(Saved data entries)
Start of Block
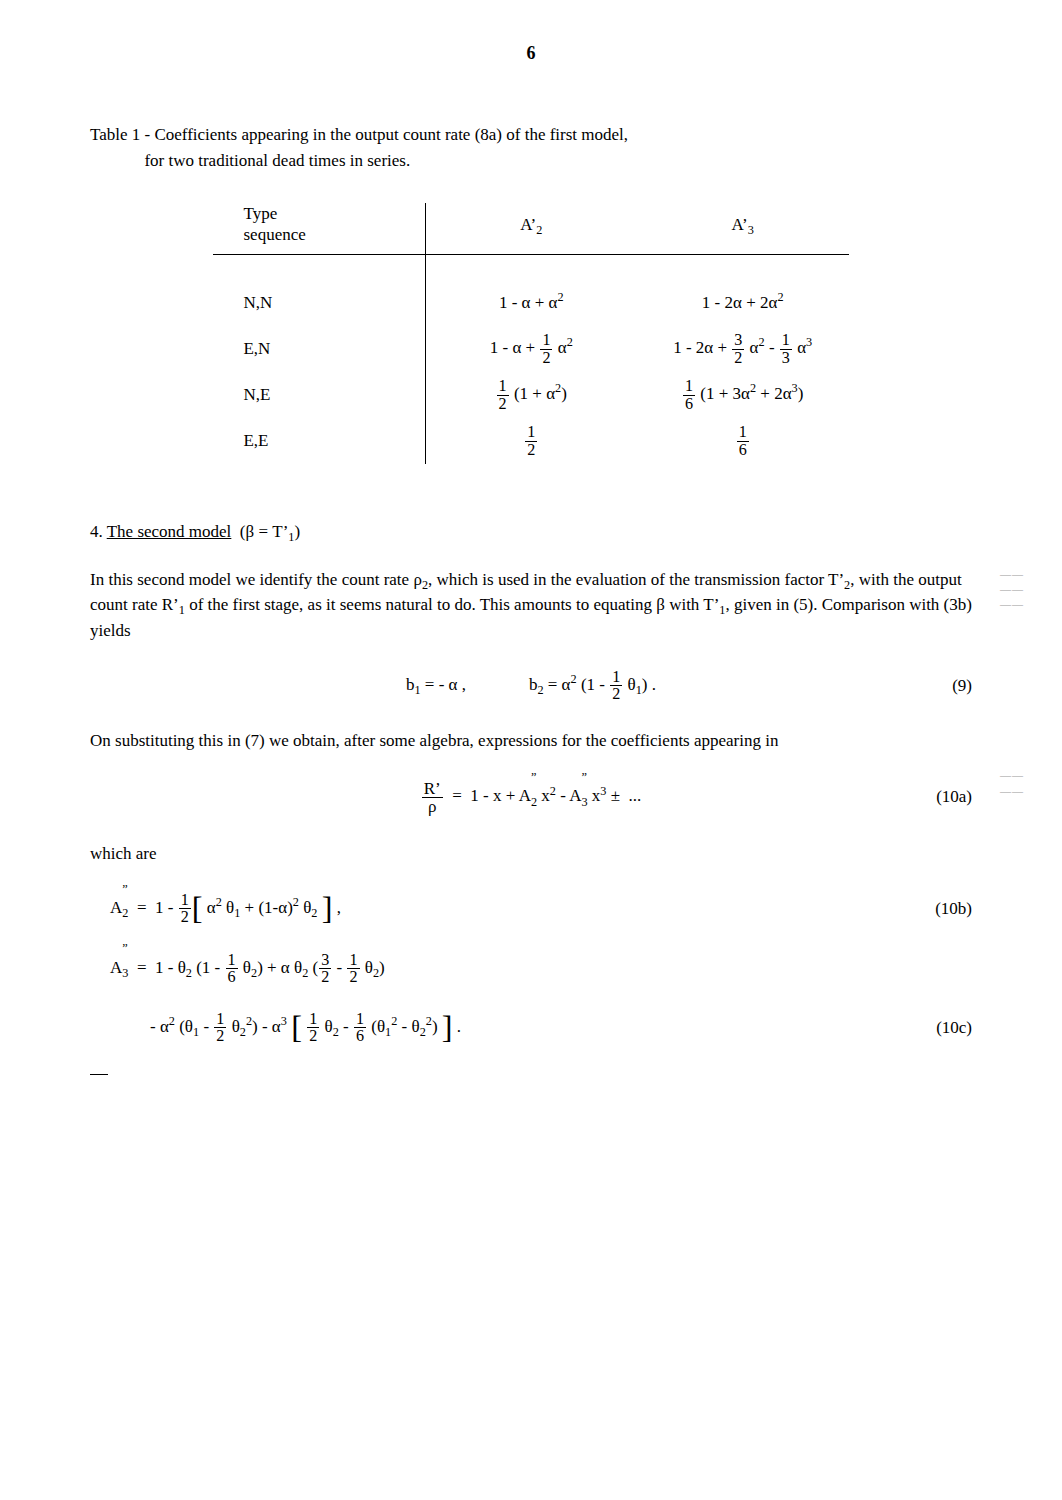6
Table 1 - Coefficients appearing in the output count rate (8a) of the first model, for two traditional dead times in series.
| Type sequence | A’ 2 | A’ 3 |
| --- | --- | --- |
| N,N | 1 - α + α 2 | 1 - 2α + 2α 2 |
| E,N | 1 - α + 1 2 α 2 | 1 - 2α + 3 2 α 2 - 1 3 α 3 |
| N,E | 1 2 (1 + α 2 ) | 1 6 (1 + 3α 2 + 2α 3 ) |
| E,E | 1 2 | 1 6 |
4. The second model (β = T’1)
——
——
——
In this second model we identify the count rate ρ2, which is used in the evaluation of the transmission factor T’2, with the output count rate R’1 of the first stage, as it seems natural to do. This amounts to equating β with T’1, given in (5). Comparison with (3b) yields
b1 = - α , b2 = α2 (1 - 12 θ1) . (9)
——
——
On substituting this in (7) we obtain, after some algebra, expressions for the coefficients appearing in
R’ρ = 1 - x + A”2 x2 - A”3 x3 ± ... (10a)
which are
A”2 = 1 - 12[ α2 θ1 + (1-α)2 θ2 ] , (10b)
A”3 = 1 - θ2 (1 - 16 θ2) + α θ2 (32 - 12 θ2)
- α2 (θ1 - 12 θ22) - α3 [ 12 θ2 - 16 (θ12 - θ22) ] . (10c)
End of Block
Task directions — Your answer must consist only of the lines from the one with "θ2 ] , (10b)" through the final line of the entries, each retyped exactly.

Exercise response —
A”2 = 1 - 12[ α2 θ1 + (1-α)2 θ2 ] , (10b)
A”3 = 1 - θ2 (1 - 16 θ2) + α θ2 (32 - 12 θ2)
- α2 (θ1 - 12 θ22) - α3 [ 12 θ2 - 16 (θ12 - θ22) ] . (10c)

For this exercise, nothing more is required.